Помнится, после прочтения "Привычного дела" весь мой литературный провинциализм тут же осыпался с меня, как шелуха, я увидел, что мои романтические образы, которые я высасываю из пальца, так далеки от окружающей жизни. Мы упорно искали героя на стороне, а Белов, в научение нам, выдернул его из затрапезной вологодской деревеньки, разглядел в невзрачном мужичонке Иване Африкановиче и спел ему поэму той говорей, среди которой я жил, но сторонился и стыдился её, съехав в большие города и чуток хватив науки. Может, и не сам Африканович зацепил душу, сколько его исповедальные причеты совестливой души. Темные от пашни и воды, расседавшиеся руки в мозолях и ципках, с кривыми разбитыми пальцами, похожими на еловое коренье, а душа-то у человека светлая, и этот свет радостный истекает в грудь не только от святых писаний и молитовок, но больше от клешнятых ладоней, ворочающих горы нескончаемой работы. И ведь не каменеет от ней с годами, но открывается Богу, послушно ступает Ему навстречу, прежде чем сойти в землю на долгий отдых. Это и удивило меня, пока неотчетливо, смутными догадками, будто шильцем кольнуло под грудью — и всё. Вроде бы газетная суета остудила, поглотила это внезапно вспыхнувшее чувство. Прикоснулся к истине — и отступил, напугавшись, да и ум не созрел. Но случился тайный, не понятый до конца урок, который и пригодился. И в этом свете жалости люди, что окружали меня на Северах, вдруг доверчиво приоткрылись, подались навстречу, пробив сумрак отчуждения, и увиделись иными…

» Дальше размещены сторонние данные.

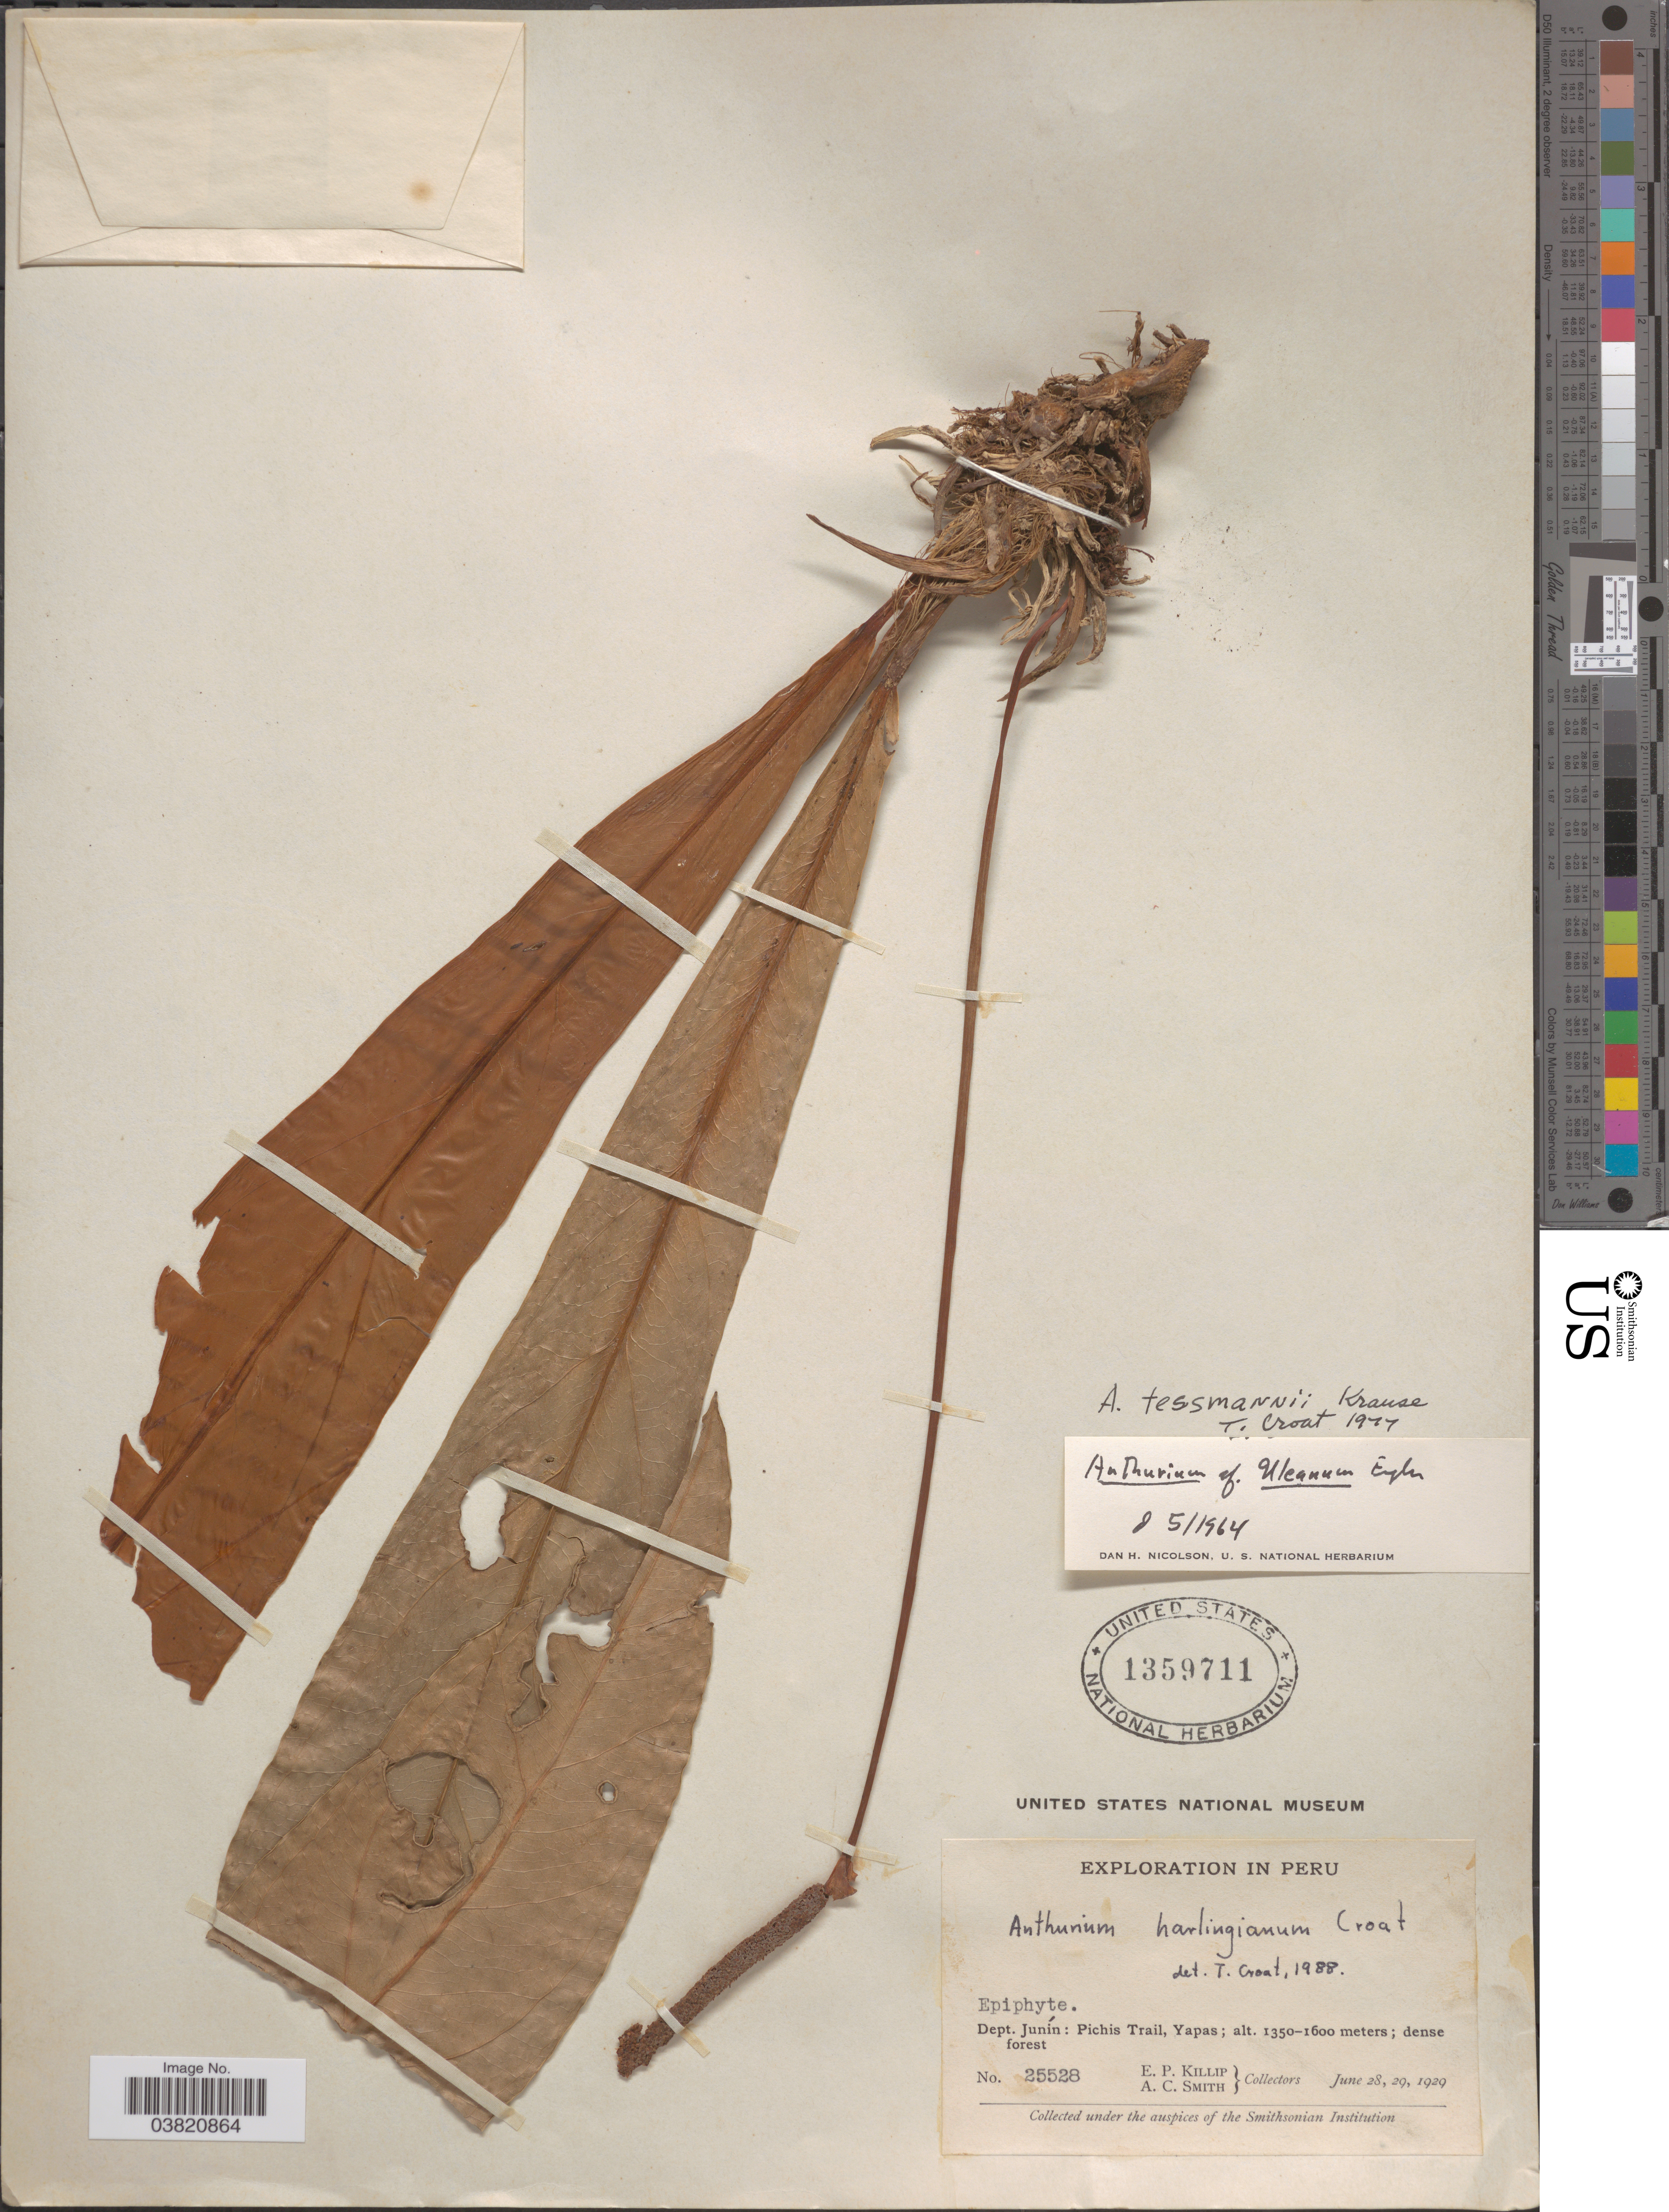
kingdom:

Оказалось, в светлой душе рождаются светлые чувства, высказанные всем нам светлыми словами, возбуждающими в нас дух, и этот дух, расширяясь, вовлекает в свою орбиту множество сторонних, пока чужих людей, но уже готовых к родству. И это тоже цепь незримая, которая нас оковывает, но мы этой странной добровольной каторгой не тяготимся, но тянемся к ней. Это вспыхивает подзабытое, но тлеющее внутри каждого русского глубинное национальное чувство, как основание натуры, которой необходим миръ. Сама простота излилась из-под пера Василия Белова, и чего на неё закидывать взгляд? Но какая сложная она, эта простота, непостижная в своей глубине, вот так же сложен и прост в своих устремлениях и переживаниях сам русский народ. Оттого столько шуму и наделало в России "Привычное дело" — без особого сюжета, вроде бы, без интриги, без вспышки чувств, тихая, непритязательная деревенская судьба, "обыкновенная история", о какую и не споткнется бесталанный, безнациональный литератор. Белов напомнил широко известное ещё задолго до Горького, но изрядно подзабытое: о самом сложном можно писать вот так, по-крестьянски просто, певуче, образно, без всяких кулинарных изысков, без пряностей и копченостей, без надрыва и кровопусканий — но душу-то, братцы мои, изымает из груди… Это разве не диво?! Помню, что некоторые слова из "Привычного дела" я даже выпевал по слогам, катал на языке, пробуя на вкус, как нечто осязаемое, будто сладкий корень саранки, добытой из весенней пашни…
До прочтения повести Белова жизнь деревенская казалась слишком опрощенной, приземленной, "каравой", куда бы мой взгляд ни нацеливался. Ничего-то в ней выдающегося, в этой бытовой зыбучей болотине, в которой легко утонет всякое романтическое чувство. Белов не только пробудил моё внутреннее зрение к русскому слову, но он высветил красоту крестьянской жизни посреди матери-сырой земли. Она жила, конечно, всегда, но как бы задрапированная в серые непроницаемые покрова, из-за которых не просвечивало ничего притягательного, волнующего сердце. И мы думали, что там, за мрачными пологами, всё глухо, неотзывисто и не нужно с их грязью, неверием и беспробудным пьянством. Белов же драпировку скинул, а там особенная, в диковинку, истинная природная жизнь! Вот я и очнулся и с новым чувством стал ездить по Северам, и глубинное направление моих мыслей коренным образом переменилось ещё неведомо для меня…
Ведь Белов изрядно езживал по чужим странам, но ничего не написалось подобного "Плотницким рассказам". Даже Тургенев, половину жизни прозябавший в Париже, ничего толкового не приобрел для ума, чем бы можно поделиться с Россией. Значит, весь мир с его страстями — за окном родимого дома, в душе и сердце писателя. И этот урок я принял от Василия Ивановича как истину, и если вспыхивало порою желание кинуться за кордон и поглазеть на людские нравы, то скоро это мечтание сгорало, не оставляя даже пепла, а из праха и поваренку не слепить, чем бы можно помешивать прозаические "шти".